Hay muchos métodos para poner en práctica el cuerpo, pero todos apuntan a lo mismo y tan repetido de "sentir y vivir el presente", sin pensamientos futuristas ni pasatistas. Por ejemplo: si estamos en un abrazo con un amigo, habitemos cada hueco de ese abrazo. La mano que se posa en la espalda, siéntala, apoyada y presente en toda su extensión, tomando plena conciencia de las yemas de los dedos, las palmas, la tensión de nuestra mano y lo que hay del otro lado: la temperatura, la dureza o la blandura. Este "habitar" del cuerpo tiene etapas y es un proceso que hay que ir transitando. Lo primero es buscar sentir lo más posible y sensibilizarnos desde cosas que parecen tontas, pero esas cosas simples siempre son las más poderosas y reales, porque a la larga traen conciencia y generan un despertar.

Ejercicios

1. Elija una parte del cuerpo (mejor si es pequeña), por ejemplo, la mano. Puede hacer este ejercicio de conciencia corporal con una amiga: una se acuesta en el piso y cierra los ojos, la otra la guía con la voz y luego cambian los roles. Use un tono de voz suave que invite a sumergirse en esta exploración interna.
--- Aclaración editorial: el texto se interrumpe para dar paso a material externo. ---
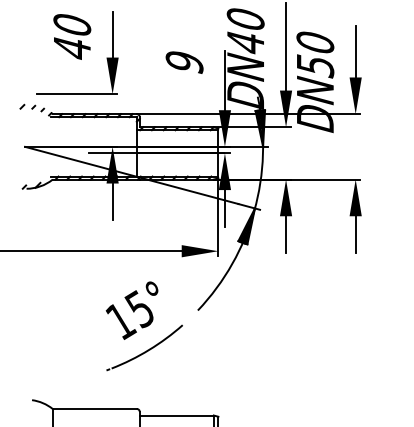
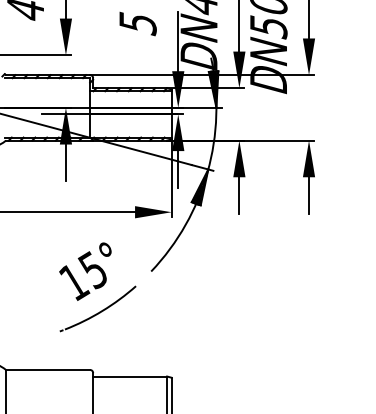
text: (184, 62) -> (137, 23), 9 -> 5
2. Respire profundo sintiendo cómo el aire entra y sale del cuerpo, cómo se ensanchan las costillas y se cierran al empujar el aire hacia afuera, cómo se infla la panza y se relaja, cómo el aire llega a otros rincones de su cuerpo.
Cada vez que exhalamos, el cuerpo pesa más y se funde con la tierra debajo. Sienta cómo el cuerpo se desdibuja como derritiéndose, sentí los huesos apoyarse contra la dureza del piso.
3. Ahora, elija solo un dedo de una mano y muy lentamente comience a moverlo. ¿Cuáles son las posibilidades de movimiento que tiene? Tome un tiempo para esto, en explorar cada movimiento pequeño. Sume al movimiento -de uno en uno- los otros dedos de esa mano. Abra y cierre su mano completa.